*Work required*
Reproduce the lines of the material word for word, beginning with the line that contains "Count the number of slices in the pie." and continuing through the final line of the material, both ends included. Omit the pictures from your answer.

━━━

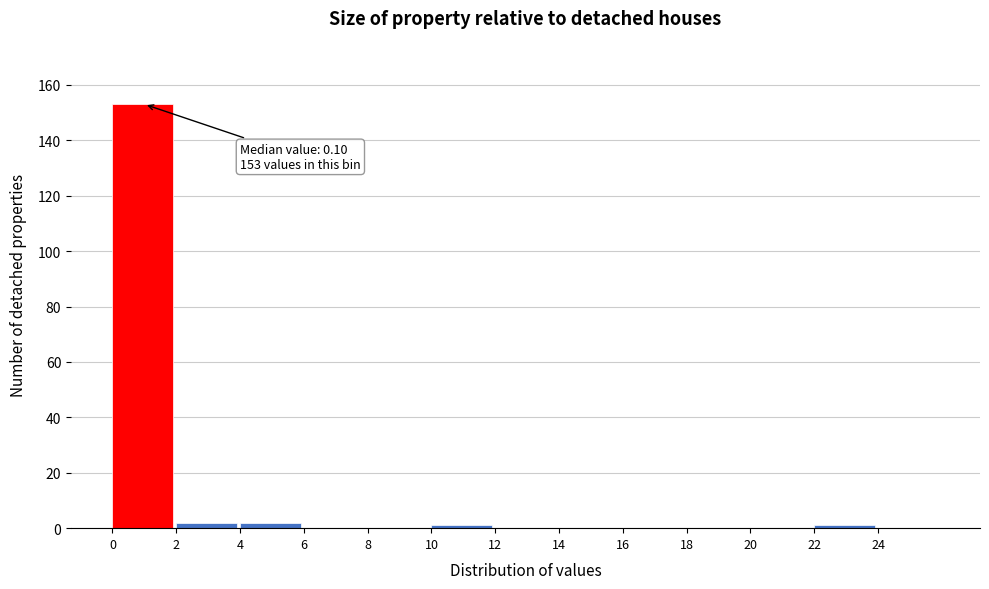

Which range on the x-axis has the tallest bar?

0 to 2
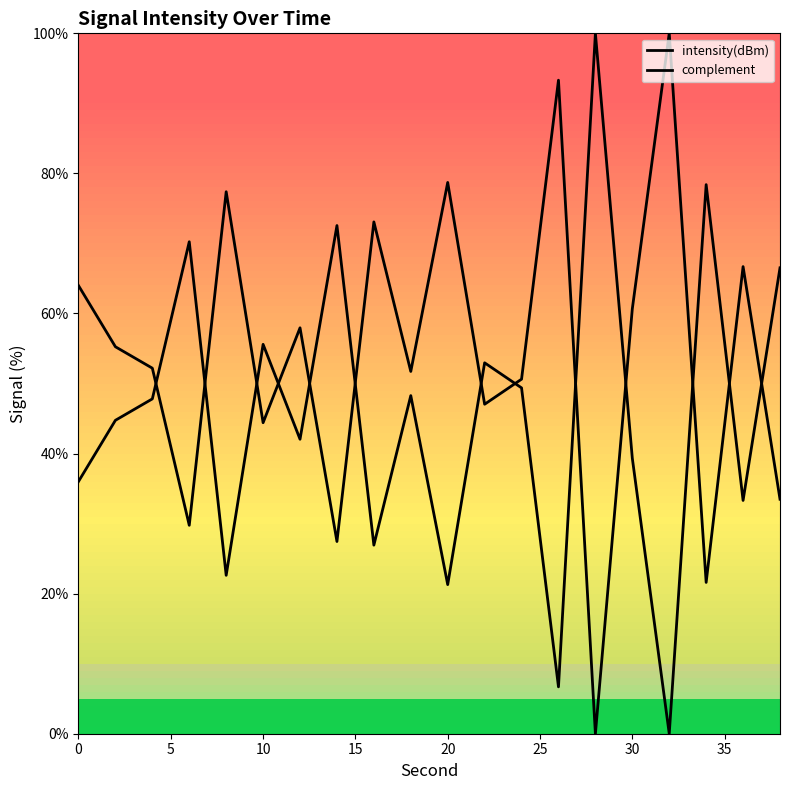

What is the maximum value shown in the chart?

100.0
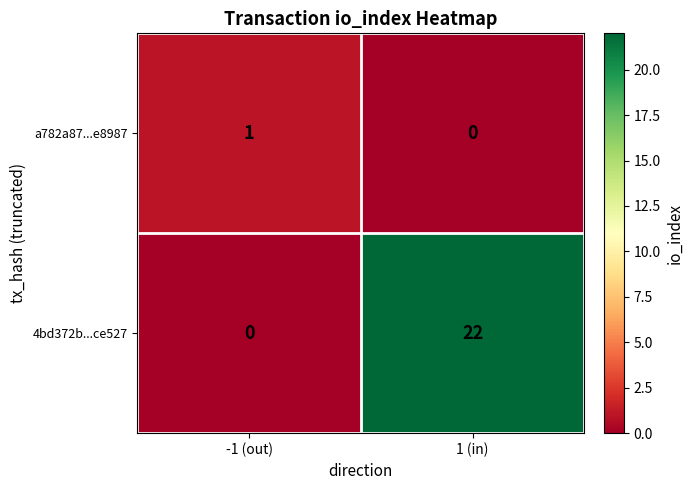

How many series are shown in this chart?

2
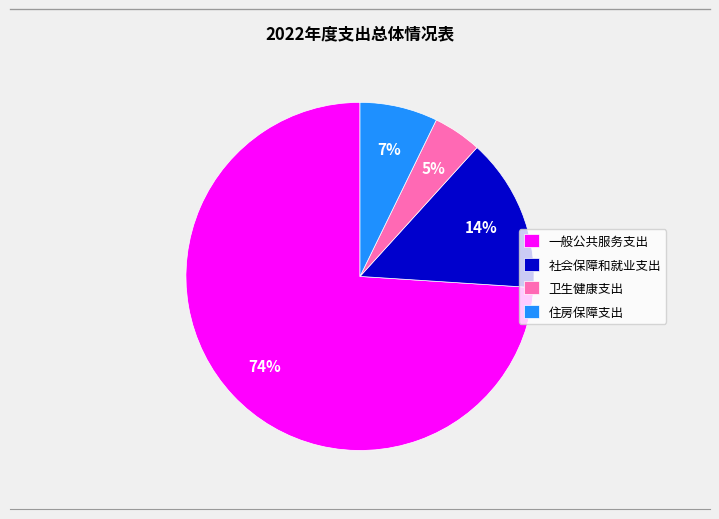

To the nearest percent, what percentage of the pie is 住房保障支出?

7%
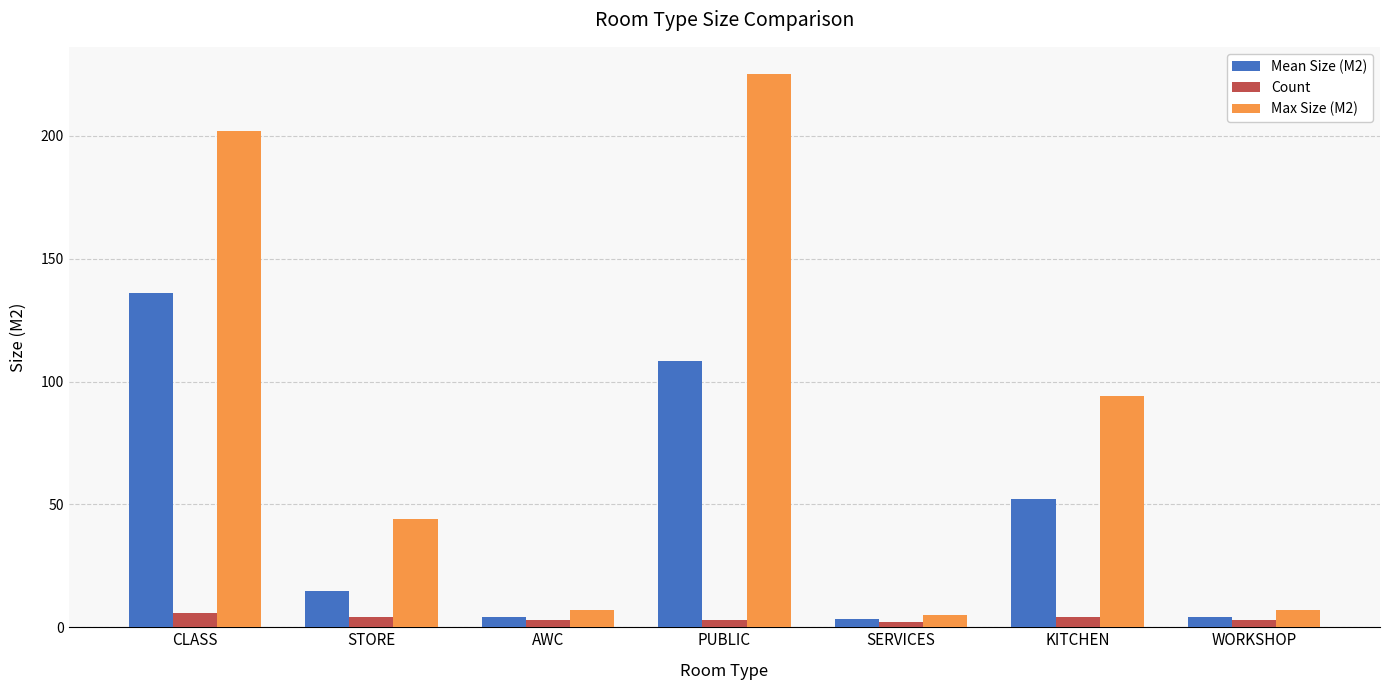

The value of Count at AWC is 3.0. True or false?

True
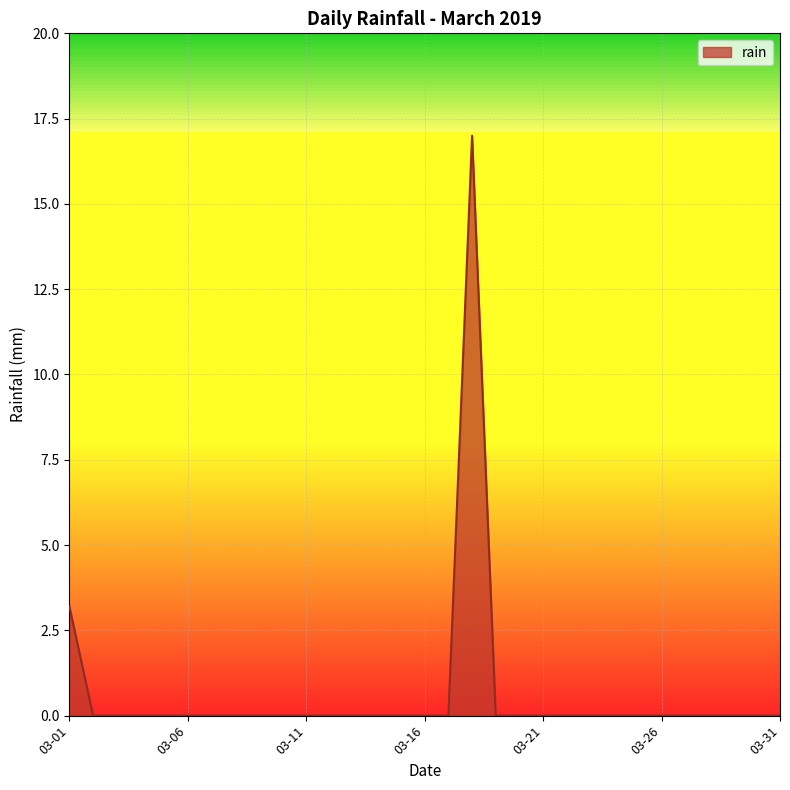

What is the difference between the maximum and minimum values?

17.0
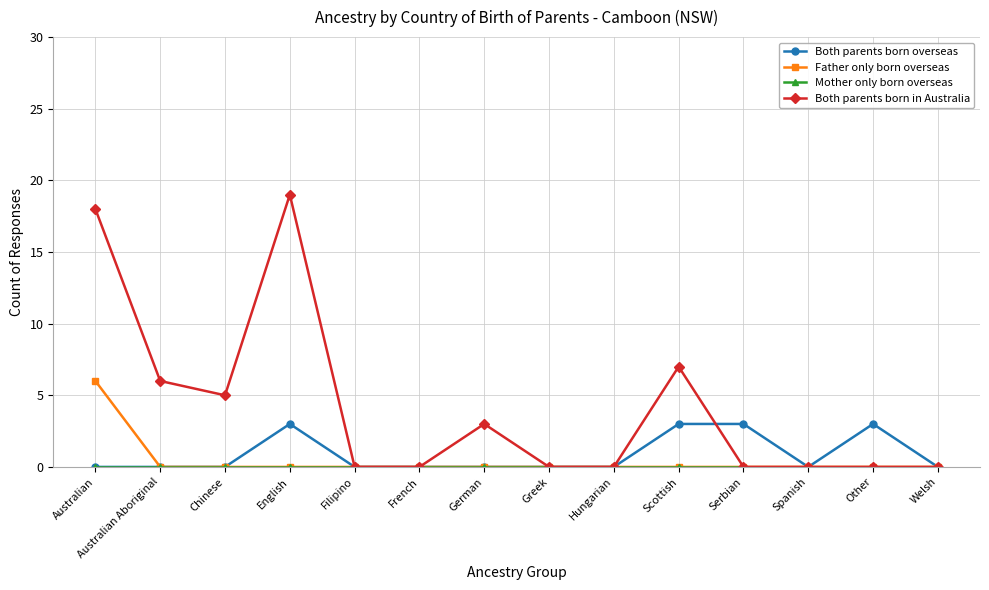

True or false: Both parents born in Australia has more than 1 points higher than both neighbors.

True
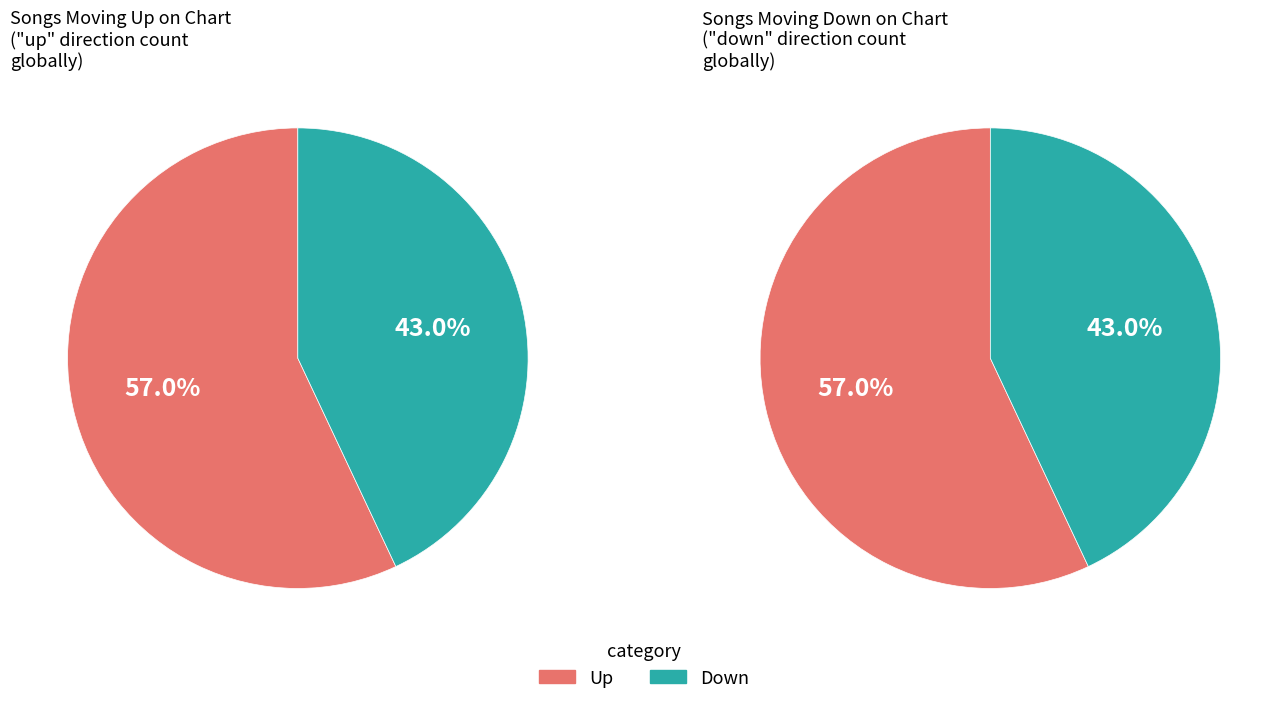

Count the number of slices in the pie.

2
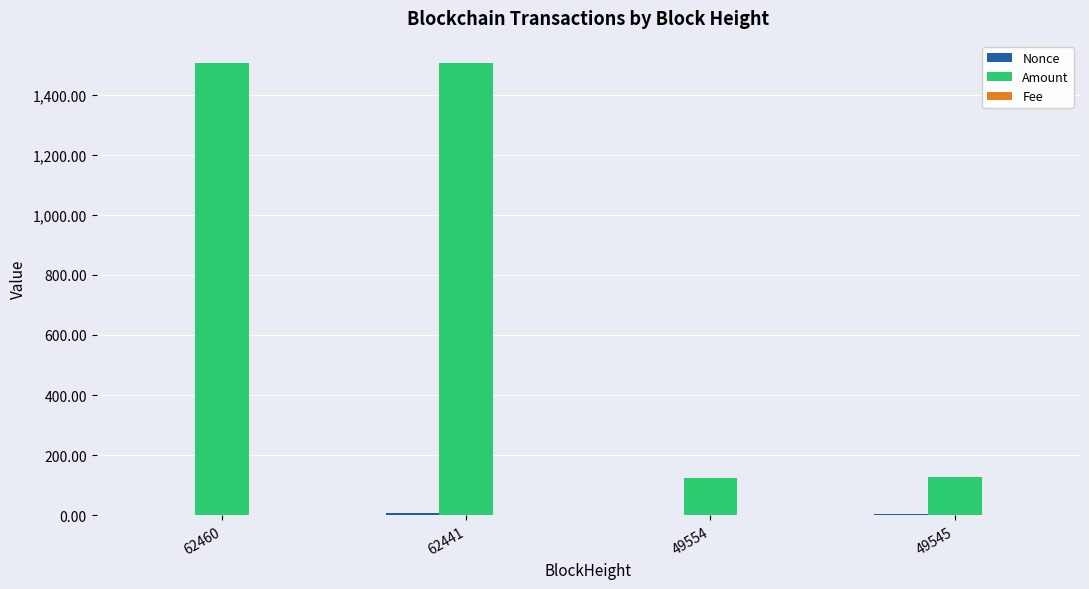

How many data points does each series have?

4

━━━

*Exercise output*
Count the number of slices in the pie.

2

How many data points does each series have?

4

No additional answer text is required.